**WHAT YOU ARE ASKED TO DO**: Copy the lines from the one containing "scientific name: Arenaria lanuginosa" through the one containing "elevation (m): 1300", both included, exactly as they appear.

**DATA FOR PROCESSING**:
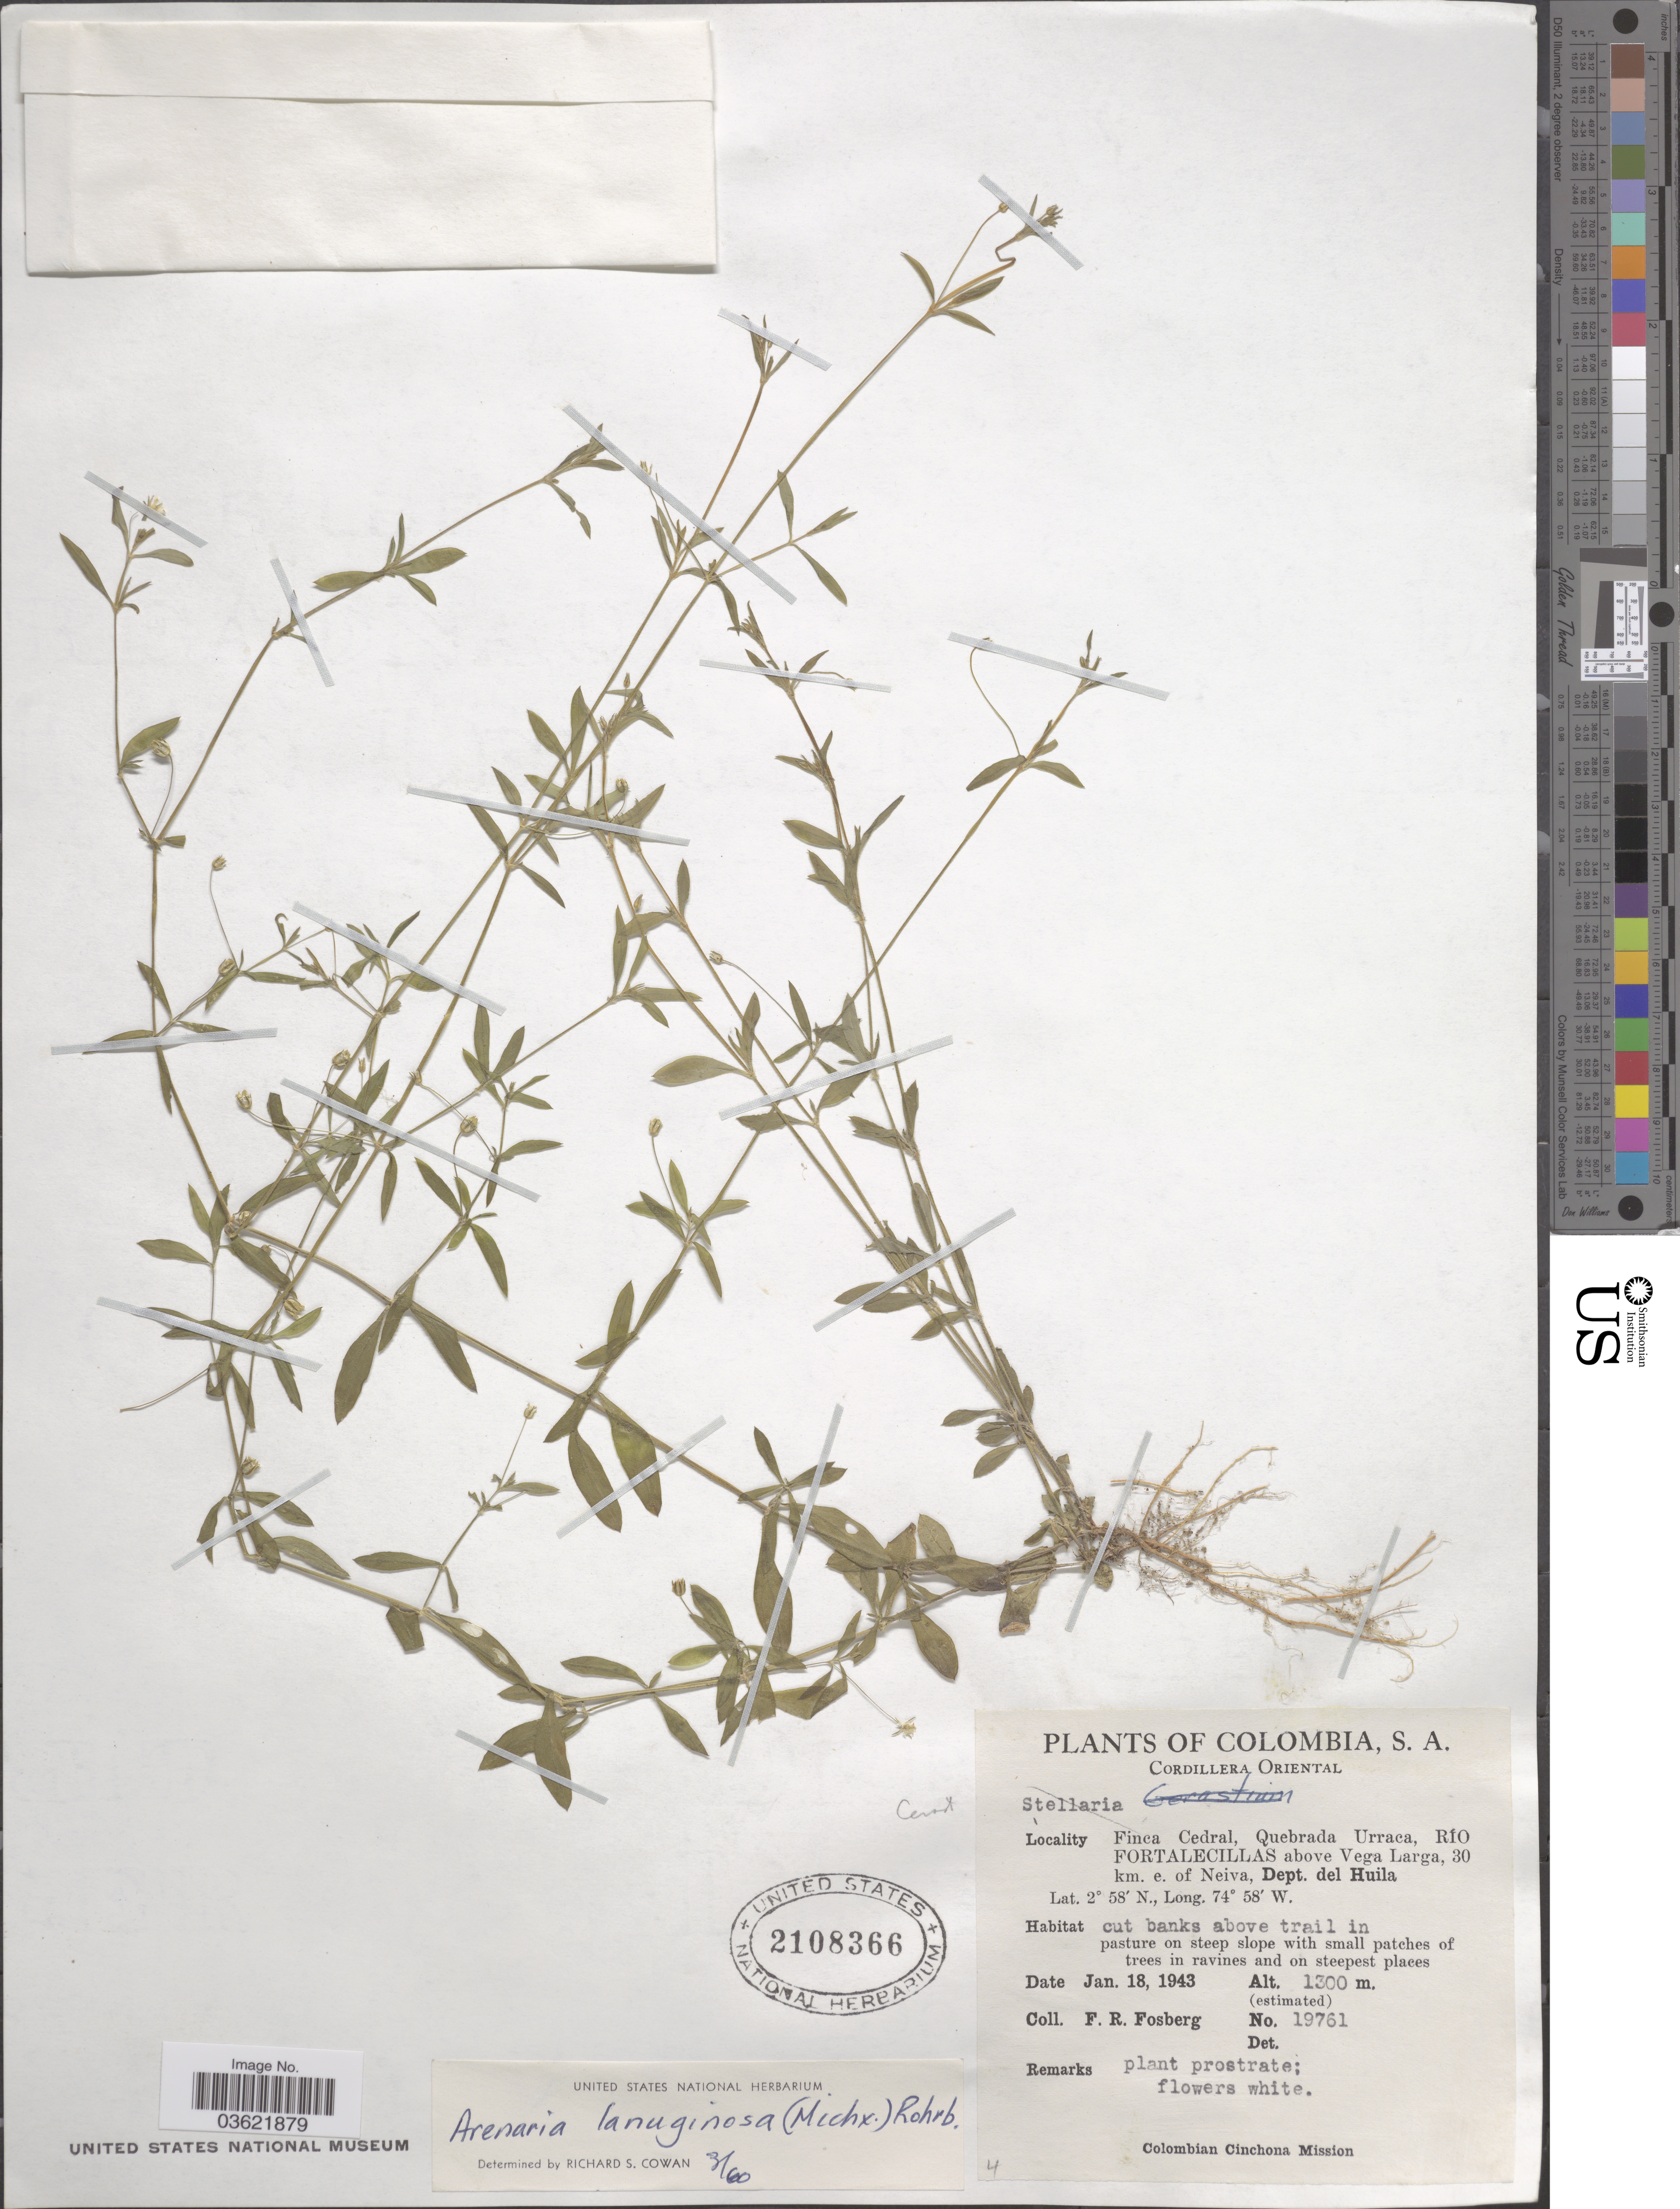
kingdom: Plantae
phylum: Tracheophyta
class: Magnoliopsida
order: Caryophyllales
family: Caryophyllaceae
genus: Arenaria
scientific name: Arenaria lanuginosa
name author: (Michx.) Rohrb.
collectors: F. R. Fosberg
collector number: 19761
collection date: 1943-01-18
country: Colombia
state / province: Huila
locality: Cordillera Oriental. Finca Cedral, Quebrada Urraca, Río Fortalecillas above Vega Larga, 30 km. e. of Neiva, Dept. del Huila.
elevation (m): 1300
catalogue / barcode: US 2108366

==

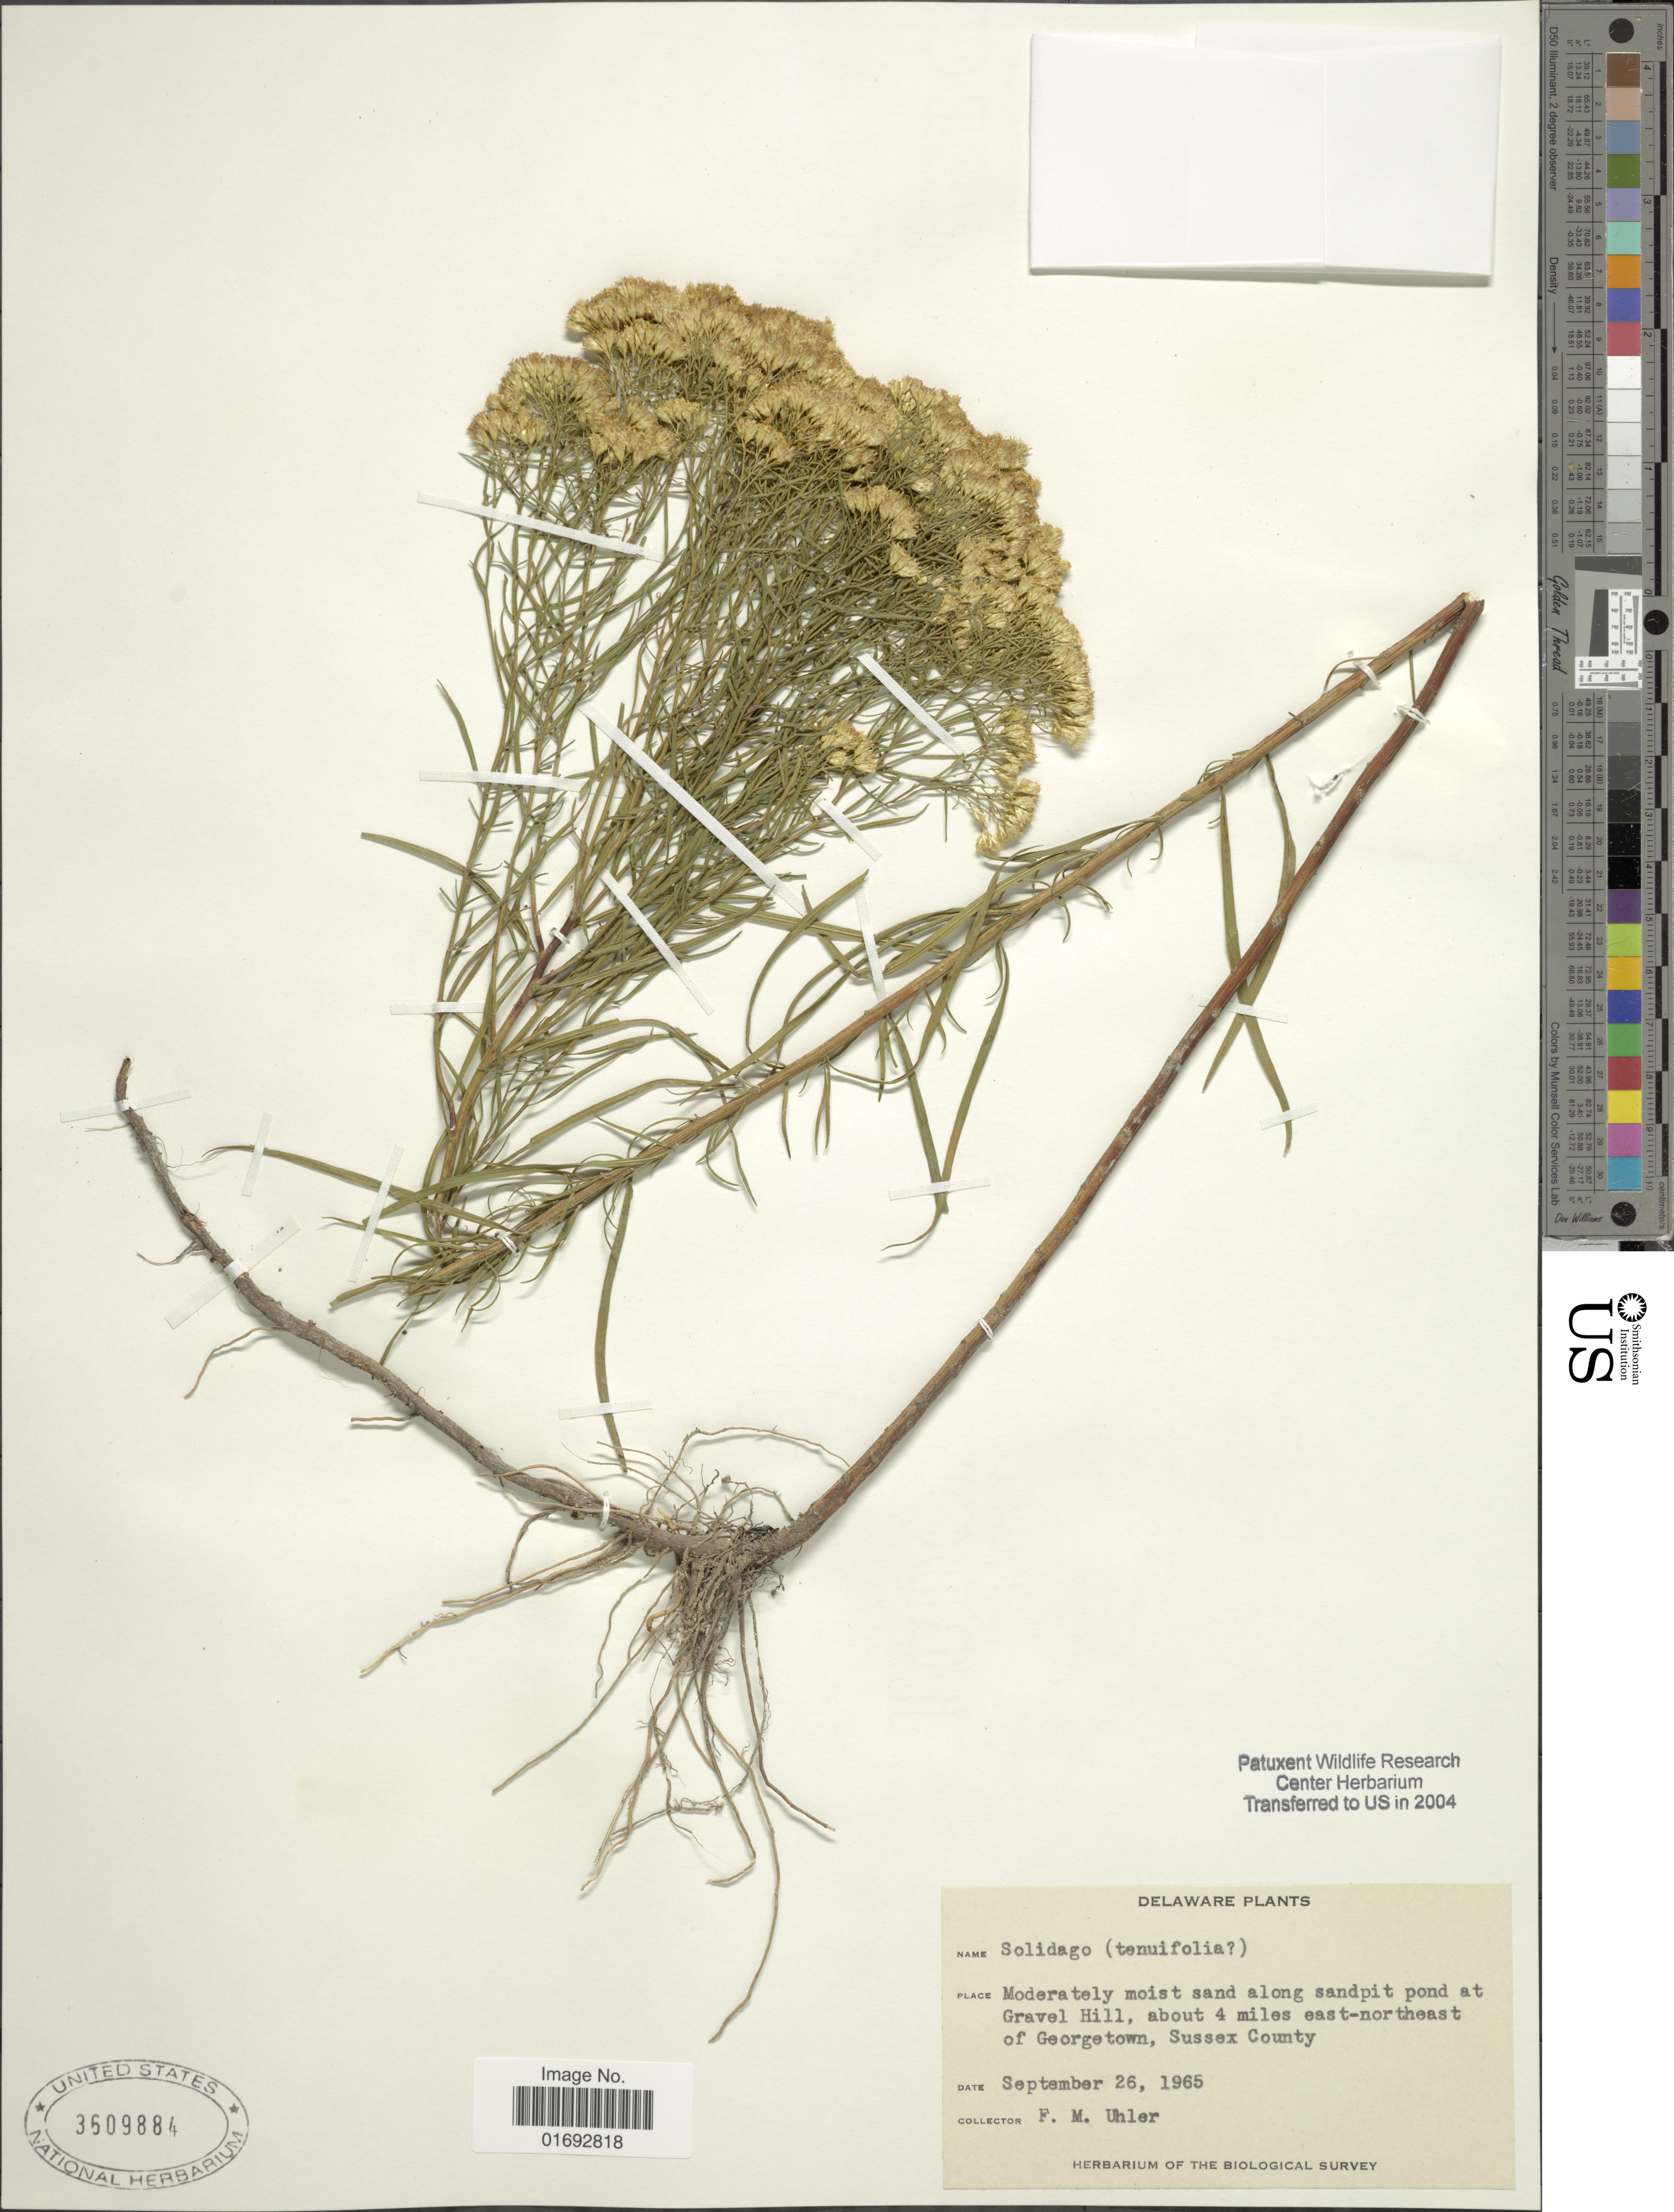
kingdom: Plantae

**TASK RESPONSE**:
scientific name: Arenaria lanuginosa
name author: (Michx.) Rohrb.
collectors: F. R. Fosberg
collector number: 19761
collection date: 1943-01-18
country: Colombia
state / province: Huila
locality: Cordillera Oriental. Finca Cedral, Quebrada Urraca, Río Fortalecillas above Vega Larga, 30 km. e. of Neiva, Dept. del Huila.
elevation (m): 1300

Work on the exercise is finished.